Assigned task> Which lines in the data contain the word "cliquant"? Please copy each of them.

Available data>
—————
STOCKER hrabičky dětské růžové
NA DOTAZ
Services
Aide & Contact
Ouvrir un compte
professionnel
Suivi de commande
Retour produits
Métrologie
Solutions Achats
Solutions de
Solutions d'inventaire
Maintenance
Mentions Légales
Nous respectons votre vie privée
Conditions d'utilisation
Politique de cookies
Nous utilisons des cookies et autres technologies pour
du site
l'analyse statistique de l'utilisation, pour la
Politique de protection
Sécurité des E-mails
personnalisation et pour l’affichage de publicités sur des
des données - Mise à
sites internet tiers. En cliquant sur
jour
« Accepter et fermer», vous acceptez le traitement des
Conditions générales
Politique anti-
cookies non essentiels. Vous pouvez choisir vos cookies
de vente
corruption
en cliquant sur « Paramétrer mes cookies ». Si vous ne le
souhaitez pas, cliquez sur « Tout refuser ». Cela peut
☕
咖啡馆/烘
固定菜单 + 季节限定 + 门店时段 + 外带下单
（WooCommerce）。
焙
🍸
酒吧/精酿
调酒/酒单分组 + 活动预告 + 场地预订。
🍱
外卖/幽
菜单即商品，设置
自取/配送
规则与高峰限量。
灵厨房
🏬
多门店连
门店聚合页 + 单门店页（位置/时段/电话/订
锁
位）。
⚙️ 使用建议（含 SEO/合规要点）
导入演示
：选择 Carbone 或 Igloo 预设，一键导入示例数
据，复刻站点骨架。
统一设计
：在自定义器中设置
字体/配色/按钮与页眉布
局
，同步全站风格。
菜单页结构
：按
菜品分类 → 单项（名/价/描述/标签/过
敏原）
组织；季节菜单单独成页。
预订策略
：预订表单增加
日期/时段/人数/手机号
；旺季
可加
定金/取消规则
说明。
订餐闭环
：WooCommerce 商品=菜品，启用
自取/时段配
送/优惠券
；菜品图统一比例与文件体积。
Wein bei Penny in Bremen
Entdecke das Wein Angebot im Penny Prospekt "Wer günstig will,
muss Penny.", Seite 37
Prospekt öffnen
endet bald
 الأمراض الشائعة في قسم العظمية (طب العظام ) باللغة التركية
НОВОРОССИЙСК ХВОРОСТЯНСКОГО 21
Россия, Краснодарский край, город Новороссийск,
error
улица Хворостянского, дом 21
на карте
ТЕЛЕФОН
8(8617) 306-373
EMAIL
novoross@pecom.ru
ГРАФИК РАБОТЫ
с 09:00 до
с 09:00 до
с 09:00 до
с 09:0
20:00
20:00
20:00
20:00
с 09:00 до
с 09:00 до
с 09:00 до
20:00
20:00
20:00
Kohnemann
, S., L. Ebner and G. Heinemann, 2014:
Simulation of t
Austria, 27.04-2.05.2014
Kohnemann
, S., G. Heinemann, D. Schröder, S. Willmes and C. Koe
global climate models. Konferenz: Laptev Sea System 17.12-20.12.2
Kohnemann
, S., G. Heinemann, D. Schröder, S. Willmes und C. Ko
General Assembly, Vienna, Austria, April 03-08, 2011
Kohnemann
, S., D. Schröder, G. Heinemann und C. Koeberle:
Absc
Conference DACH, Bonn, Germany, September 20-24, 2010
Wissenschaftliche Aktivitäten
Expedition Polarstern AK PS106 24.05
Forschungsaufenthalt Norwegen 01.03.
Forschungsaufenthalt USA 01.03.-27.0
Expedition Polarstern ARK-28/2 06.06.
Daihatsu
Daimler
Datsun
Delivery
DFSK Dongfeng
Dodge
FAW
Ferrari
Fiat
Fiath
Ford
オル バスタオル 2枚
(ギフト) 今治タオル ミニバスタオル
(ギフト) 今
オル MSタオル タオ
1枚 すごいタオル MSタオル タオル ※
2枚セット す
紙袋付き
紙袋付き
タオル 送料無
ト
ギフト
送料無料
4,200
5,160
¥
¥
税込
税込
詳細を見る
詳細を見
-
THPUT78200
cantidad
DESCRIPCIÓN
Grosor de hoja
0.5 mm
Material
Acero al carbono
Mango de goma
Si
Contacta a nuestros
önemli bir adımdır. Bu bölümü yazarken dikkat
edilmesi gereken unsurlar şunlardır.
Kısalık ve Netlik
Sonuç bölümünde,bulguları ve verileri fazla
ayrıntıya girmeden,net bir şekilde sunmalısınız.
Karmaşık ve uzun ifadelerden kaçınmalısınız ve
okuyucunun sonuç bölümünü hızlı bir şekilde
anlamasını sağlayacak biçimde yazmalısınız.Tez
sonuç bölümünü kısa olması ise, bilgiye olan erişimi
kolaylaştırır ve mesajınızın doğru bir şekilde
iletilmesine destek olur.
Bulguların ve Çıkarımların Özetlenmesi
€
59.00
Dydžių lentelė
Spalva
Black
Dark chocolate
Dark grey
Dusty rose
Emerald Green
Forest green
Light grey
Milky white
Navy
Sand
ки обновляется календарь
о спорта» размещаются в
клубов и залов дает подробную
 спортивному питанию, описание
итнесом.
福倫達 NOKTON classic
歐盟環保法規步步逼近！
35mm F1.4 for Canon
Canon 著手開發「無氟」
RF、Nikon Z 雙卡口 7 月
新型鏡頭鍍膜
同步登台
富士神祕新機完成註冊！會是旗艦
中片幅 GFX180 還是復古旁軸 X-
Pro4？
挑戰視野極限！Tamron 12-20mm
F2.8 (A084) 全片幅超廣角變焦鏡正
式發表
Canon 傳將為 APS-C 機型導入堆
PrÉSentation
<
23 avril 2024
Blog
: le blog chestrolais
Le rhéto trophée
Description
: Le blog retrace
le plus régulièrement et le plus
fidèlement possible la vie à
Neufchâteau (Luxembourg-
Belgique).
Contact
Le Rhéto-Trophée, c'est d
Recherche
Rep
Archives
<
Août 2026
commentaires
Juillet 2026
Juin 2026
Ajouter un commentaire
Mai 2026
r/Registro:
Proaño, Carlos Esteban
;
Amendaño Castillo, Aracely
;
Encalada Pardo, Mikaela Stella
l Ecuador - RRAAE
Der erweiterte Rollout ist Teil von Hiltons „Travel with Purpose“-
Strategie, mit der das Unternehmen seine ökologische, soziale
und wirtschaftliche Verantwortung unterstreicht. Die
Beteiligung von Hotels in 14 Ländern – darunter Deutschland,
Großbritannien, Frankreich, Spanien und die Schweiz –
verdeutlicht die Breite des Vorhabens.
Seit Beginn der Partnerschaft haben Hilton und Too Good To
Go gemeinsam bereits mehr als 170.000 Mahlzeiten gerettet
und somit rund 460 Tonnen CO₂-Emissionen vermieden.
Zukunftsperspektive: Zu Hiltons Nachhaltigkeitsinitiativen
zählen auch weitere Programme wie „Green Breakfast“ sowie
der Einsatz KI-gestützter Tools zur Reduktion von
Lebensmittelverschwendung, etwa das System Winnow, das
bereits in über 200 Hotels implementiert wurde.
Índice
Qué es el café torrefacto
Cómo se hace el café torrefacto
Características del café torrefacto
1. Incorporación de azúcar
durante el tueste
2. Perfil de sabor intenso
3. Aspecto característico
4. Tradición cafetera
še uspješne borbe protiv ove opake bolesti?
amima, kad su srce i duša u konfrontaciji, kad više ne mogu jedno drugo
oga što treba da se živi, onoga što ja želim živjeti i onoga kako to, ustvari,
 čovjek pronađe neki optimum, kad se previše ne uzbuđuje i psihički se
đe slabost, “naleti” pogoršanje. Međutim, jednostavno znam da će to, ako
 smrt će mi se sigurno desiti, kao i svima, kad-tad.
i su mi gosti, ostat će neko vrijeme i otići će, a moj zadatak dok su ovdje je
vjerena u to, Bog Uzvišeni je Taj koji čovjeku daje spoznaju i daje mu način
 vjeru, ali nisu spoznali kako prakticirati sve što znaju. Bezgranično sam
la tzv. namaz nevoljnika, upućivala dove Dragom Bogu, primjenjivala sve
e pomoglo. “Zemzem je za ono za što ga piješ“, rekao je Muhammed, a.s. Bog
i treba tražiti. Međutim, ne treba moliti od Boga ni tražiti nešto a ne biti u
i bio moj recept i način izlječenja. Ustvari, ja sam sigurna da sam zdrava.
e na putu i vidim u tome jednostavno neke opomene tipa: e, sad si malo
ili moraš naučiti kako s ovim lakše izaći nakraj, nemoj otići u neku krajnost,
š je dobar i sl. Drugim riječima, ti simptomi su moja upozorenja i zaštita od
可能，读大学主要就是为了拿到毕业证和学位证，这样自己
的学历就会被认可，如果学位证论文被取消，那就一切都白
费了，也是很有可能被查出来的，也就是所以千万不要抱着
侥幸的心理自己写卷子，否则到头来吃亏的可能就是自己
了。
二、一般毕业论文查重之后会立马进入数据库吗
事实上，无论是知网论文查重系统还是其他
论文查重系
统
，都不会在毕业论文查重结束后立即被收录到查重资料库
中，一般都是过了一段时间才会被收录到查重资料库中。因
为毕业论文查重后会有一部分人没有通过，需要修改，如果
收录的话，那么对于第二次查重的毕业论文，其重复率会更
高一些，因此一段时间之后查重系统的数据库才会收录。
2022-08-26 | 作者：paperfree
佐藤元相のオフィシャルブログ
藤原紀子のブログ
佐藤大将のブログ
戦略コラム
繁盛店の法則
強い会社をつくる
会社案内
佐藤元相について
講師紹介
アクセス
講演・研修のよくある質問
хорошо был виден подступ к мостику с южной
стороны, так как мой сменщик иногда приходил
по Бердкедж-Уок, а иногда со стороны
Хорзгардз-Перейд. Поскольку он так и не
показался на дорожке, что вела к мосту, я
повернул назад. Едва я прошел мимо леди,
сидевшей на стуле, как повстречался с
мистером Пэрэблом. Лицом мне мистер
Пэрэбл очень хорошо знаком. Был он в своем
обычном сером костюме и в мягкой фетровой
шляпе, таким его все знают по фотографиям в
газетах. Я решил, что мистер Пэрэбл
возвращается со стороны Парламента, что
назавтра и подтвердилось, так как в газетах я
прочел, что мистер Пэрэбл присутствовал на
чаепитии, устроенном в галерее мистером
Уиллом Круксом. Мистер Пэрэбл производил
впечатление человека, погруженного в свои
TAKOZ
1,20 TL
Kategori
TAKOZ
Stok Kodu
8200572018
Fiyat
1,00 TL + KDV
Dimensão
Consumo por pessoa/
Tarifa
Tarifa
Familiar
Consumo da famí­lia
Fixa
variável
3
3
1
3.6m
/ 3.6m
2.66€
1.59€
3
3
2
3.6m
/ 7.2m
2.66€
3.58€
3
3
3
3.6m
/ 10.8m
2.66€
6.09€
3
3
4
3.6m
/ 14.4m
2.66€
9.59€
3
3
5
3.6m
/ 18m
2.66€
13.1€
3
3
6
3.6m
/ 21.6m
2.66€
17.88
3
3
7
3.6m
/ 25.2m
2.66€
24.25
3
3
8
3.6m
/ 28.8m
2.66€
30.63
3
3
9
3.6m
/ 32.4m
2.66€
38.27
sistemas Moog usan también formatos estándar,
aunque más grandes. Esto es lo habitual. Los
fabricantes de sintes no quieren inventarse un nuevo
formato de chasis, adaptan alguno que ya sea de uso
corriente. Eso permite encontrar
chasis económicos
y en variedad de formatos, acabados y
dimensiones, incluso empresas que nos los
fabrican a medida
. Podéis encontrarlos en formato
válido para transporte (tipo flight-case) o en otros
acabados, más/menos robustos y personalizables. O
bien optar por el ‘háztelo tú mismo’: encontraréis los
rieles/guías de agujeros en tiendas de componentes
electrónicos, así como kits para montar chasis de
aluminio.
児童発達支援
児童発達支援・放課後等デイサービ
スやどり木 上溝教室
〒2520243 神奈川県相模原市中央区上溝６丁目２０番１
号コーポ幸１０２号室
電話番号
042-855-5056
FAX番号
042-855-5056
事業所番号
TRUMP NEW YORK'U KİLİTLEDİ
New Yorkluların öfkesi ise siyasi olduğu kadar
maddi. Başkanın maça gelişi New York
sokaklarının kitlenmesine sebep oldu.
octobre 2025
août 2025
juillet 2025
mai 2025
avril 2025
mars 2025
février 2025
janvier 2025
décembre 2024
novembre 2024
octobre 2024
—————
Solution to this task>
sites internet tiers. En cliquant sur
en cliquant sur « Paramétrer mes cookies ». Si vous ne le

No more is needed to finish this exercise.